Now $e^2 = ee = e$. So $e \in T$ and $T$ is nonempty.
Let $x,y \in T$ so $(xy^{-1})^2$ = $xy^{-1} xy^{-1} = xxy^{-1}y^{-1} = x^2 y^{-2} = x^2 (y^2)^{-1} = ee = e$.
Thus, $xy^{-1} \in T$ so $T \leq G$ by the Subgroup Test.
Let $t \in T$ and $g \in G$.
Then $(gtg^{-1})^2 = gtg^{-1} gtg^{-1} = gttg^{-1} = gt^2g^{-1} = geg^{-1} = gg^{-1} = e$.
Thus $gtg^{-1} \in T$ and $T ⊴ G$. Hence, $G/T$ is a group.
Do I have to prove $S$ is a group? Then to prove they are isomorphic to each other, I have to show a 1-1 and onto homomorphism, but I am not sure how to do that.
Yes, in principle you should show $S$ is a group, but this shouldn't be too difficult. The meat of the problem is exhibiting the existence of the isomorphism.
The easiest way to do this is to use the first isomorphism theorem:
(That the kernel of a homomorphism is a normal subgroup is something you should be familiar with, or at least it's easy to prove.)

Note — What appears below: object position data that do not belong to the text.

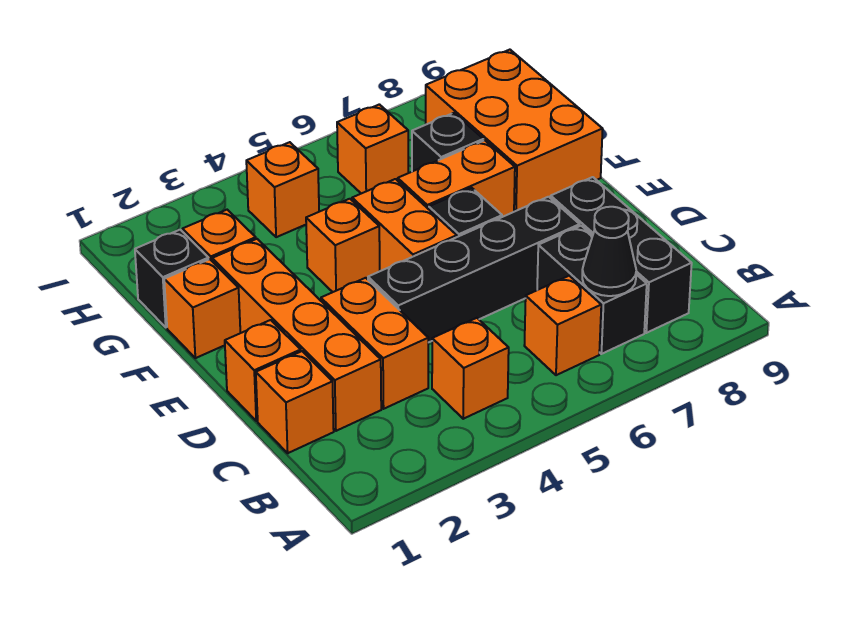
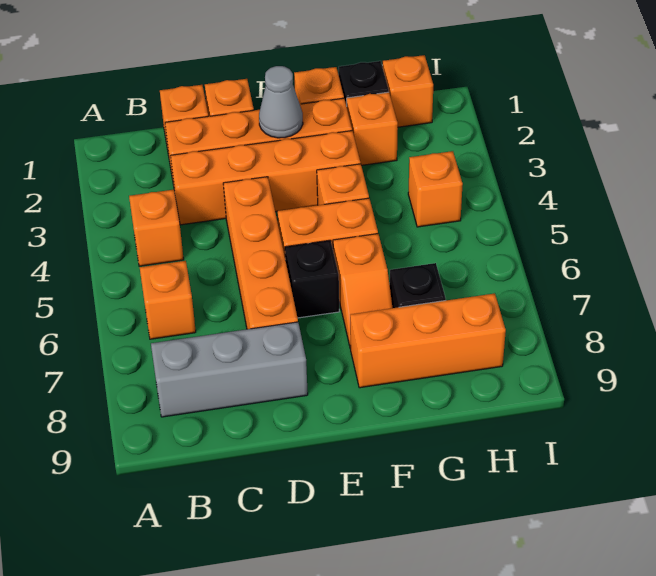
black 1x2 brick [537,226,647,354] -> none
black 1x1 cone [582,207,636,296] -> none
black 1x3 brick [551,177,692,333] -> grey 1x3 brick [151,322,308,417]
orange 1x2 brick [321,278,428,409] -> orange 1x4 brick [171,131,361,225]
black 1x4 brick [368,197,580,343] -> orange 1x4 brick [223,177,298,329]
none -> grey 1x1 cone [259,66,303,138]
orange 1x2 brick [398,140,515,217] -> orange 1x2 slope [333,234,392,349]
orange 2x3 brick [426,50,603,212] -> orange 1x3 brick [350,293,506,388]
orange 1x1 brick [337,104,408,194] -> orange 1x1 brick moved to [383,55,433,127]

So a good strategy for this proof is to think of an onto homomorphism from $G$ to $S$, and show that its kernel is $T$. In fact, from the definition of $S$ there is a quite natural onto homomorphism to consider. (I don't want to give it away, it would be too easy then!)